Example Question #1 : Help With Separation Techniques
Which of the following techniques would be most useful to isolate intact ribosomes from cells?
Dialysis
Centrifugation
Western blotting
SDS-PAGE
Centrifugation
Ribosomes have relatively small molecular weights in comparison to cell organelles, and relatively large molecular weights in comparison to macromolecules (such as proteins). Several rounds of centrifugation, using slightly different conditions, is a feasible way to isolate intact ribosomes.
SDS-PAGE is an excellent technique for separating denatured proteins based on molecular weight. Western blotting is used to detect the presence specific proteins in a sample. Dialysis is often used in protein purification procedures.
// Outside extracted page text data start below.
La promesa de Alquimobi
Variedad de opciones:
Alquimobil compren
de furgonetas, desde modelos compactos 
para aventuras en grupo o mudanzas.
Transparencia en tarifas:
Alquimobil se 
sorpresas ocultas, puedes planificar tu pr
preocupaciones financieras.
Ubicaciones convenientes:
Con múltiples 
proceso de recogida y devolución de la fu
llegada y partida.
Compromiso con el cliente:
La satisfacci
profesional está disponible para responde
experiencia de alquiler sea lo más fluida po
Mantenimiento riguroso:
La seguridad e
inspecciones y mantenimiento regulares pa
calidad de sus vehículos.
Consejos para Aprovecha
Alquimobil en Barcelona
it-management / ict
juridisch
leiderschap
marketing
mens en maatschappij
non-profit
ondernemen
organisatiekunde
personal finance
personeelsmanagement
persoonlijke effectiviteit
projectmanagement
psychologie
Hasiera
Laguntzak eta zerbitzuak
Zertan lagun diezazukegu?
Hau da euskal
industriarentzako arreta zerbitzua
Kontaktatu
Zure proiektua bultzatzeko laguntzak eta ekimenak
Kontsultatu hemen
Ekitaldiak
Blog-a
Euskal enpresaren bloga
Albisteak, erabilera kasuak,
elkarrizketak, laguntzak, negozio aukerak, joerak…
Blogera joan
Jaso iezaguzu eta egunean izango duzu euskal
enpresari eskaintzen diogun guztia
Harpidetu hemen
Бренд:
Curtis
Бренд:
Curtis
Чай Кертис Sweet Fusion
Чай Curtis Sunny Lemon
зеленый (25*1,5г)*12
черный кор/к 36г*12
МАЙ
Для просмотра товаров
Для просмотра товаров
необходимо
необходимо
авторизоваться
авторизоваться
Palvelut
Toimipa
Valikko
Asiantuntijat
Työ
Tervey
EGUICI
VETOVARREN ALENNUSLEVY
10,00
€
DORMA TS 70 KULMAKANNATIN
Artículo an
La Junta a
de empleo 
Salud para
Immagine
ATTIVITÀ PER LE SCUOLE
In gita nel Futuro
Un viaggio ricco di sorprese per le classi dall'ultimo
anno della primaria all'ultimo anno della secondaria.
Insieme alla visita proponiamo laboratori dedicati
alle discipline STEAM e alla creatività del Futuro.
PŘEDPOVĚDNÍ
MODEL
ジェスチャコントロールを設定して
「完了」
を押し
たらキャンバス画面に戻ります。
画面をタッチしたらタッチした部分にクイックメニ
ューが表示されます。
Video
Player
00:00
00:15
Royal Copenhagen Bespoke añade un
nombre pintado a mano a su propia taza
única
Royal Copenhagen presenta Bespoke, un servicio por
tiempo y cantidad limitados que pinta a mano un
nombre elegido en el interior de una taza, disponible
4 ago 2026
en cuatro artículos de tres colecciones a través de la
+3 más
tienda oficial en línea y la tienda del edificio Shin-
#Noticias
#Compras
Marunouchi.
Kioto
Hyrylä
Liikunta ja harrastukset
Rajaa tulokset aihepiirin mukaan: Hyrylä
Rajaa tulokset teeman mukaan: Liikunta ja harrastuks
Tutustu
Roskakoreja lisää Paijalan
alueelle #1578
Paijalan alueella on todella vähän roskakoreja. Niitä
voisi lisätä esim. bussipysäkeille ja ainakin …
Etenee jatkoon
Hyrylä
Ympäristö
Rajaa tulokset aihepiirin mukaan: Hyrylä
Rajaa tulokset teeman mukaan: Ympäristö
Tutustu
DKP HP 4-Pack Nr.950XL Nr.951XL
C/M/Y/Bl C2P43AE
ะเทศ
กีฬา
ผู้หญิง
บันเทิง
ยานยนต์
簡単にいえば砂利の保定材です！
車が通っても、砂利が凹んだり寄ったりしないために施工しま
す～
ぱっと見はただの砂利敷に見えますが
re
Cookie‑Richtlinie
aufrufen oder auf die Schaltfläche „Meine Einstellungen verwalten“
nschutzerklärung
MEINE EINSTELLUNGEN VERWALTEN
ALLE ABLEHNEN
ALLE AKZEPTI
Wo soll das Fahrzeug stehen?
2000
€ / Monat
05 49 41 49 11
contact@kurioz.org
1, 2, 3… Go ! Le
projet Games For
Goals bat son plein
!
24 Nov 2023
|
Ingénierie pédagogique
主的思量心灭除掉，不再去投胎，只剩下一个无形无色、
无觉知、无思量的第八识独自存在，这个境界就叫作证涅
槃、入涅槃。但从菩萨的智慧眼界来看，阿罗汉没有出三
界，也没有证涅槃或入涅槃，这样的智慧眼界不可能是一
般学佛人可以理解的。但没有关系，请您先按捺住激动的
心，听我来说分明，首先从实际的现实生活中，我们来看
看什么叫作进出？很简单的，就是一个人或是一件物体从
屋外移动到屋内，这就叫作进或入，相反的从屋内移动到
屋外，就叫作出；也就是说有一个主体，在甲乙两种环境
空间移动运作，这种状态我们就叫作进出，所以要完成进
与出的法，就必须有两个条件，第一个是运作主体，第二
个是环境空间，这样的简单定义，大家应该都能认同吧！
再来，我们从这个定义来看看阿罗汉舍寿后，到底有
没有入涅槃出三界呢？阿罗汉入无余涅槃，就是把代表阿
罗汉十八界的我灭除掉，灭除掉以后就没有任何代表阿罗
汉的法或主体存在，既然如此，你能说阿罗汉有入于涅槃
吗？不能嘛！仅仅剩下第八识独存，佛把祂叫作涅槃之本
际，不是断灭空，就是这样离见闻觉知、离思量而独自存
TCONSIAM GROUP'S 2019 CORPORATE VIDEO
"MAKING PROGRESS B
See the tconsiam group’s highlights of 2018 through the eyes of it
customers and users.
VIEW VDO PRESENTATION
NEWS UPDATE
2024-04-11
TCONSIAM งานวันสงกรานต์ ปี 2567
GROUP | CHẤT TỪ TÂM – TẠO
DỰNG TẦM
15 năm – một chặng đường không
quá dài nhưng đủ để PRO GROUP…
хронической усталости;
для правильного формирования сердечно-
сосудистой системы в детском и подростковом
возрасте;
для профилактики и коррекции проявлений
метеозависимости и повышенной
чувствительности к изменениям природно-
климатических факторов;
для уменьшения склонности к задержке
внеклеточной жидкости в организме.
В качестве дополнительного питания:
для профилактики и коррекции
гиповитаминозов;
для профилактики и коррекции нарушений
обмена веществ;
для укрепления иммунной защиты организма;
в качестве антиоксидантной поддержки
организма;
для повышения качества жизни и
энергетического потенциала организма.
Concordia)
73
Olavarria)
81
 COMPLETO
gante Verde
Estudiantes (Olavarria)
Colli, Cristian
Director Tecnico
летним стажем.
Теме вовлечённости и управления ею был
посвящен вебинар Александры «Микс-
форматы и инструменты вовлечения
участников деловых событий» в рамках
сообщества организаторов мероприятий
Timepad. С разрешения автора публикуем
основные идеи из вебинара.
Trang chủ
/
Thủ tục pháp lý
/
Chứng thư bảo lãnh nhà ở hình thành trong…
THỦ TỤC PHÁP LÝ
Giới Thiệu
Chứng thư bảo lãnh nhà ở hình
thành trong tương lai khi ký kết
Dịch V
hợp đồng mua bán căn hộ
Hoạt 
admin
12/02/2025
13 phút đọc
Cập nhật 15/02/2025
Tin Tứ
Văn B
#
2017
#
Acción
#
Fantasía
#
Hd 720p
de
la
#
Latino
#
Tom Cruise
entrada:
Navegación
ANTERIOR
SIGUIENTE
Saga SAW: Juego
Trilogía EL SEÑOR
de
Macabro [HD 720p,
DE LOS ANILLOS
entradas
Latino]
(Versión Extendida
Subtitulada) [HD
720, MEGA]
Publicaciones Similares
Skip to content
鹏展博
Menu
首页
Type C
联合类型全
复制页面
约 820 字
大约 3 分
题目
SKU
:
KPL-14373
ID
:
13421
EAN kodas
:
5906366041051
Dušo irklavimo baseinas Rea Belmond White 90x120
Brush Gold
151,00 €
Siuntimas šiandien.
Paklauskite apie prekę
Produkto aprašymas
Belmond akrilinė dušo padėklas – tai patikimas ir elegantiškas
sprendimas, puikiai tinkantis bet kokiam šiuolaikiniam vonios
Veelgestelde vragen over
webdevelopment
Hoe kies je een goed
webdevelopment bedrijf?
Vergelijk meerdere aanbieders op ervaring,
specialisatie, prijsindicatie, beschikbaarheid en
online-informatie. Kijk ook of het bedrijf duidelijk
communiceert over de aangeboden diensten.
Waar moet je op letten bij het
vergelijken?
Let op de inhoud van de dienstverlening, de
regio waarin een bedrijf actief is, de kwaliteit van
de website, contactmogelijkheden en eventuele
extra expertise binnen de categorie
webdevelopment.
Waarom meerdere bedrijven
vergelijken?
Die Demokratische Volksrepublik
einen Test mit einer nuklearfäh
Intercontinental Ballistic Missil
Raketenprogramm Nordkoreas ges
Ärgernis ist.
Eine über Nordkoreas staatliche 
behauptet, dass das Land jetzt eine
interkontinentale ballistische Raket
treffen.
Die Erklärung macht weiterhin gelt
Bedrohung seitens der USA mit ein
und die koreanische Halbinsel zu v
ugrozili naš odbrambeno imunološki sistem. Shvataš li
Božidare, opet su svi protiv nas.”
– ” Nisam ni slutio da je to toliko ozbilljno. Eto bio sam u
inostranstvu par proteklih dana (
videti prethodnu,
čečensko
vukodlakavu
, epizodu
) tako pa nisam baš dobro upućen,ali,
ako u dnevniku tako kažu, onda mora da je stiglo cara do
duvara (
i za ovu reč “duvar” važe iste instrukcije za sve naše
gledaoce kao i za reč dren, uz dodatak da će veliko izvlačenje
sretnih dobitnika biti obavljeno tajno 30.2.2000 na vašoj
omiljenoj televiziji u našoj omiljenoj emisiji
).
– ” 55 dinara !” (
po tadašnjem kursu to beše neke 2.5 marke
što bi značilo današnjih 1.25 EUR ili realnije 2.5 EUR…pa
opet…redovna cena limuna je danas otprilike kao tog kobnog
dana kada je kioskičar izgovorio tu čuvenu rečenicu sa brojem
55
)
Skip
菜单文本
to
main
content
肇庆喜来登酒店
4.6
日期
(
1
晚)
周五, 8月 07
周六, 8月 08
Example Question #2 : Help With Separation Techniques
__________ is a technique used to pull a protein complex out of a solution by targeting one member of the complex with an antibody.
Southern blotting
FRET
Mass spectrometry
Co-immunoprecipitation
Co-immunoprecipitation
The only answer that will viably pull a protein complex out of a solution is co-immunoprecipitation. Co-immunoprecipitation involves using a large amount of antibody for a specific protein to capture the protein of interest and anything that is associated with it (namely the protein complex). The proteins can then be eluted from the antibody and analyzed.
FRET involves fluorescently labeling two proteins to look for, amongst other possible uses, protein-protein interactions in vivo. Southern blotting is a technique used to separate and identify a specific DNA sequence in a solution. Mass spectrometry can be used to analyze and sequence proteins, but does not directly involve the use of antibodies.
Example Question #3 : Help With Separation Techniques
Ethidium bromide is commonly used to detect presence of DNA in DNA gels under UV light. What type of bond does ethidium bromide form with double-stranded DNA to emit fluorescence?
Covalent bond
Ionic bond
Metallic bond
Van der Waals bond
Van der Waals bond
Ethidium bromide intercalates into the hydrophobic interior of the DNA double helix and remains bound through Van der Waals interactions. The binding of ethidium bromide to DNA leads to a conformational shift that increases its fluorescence.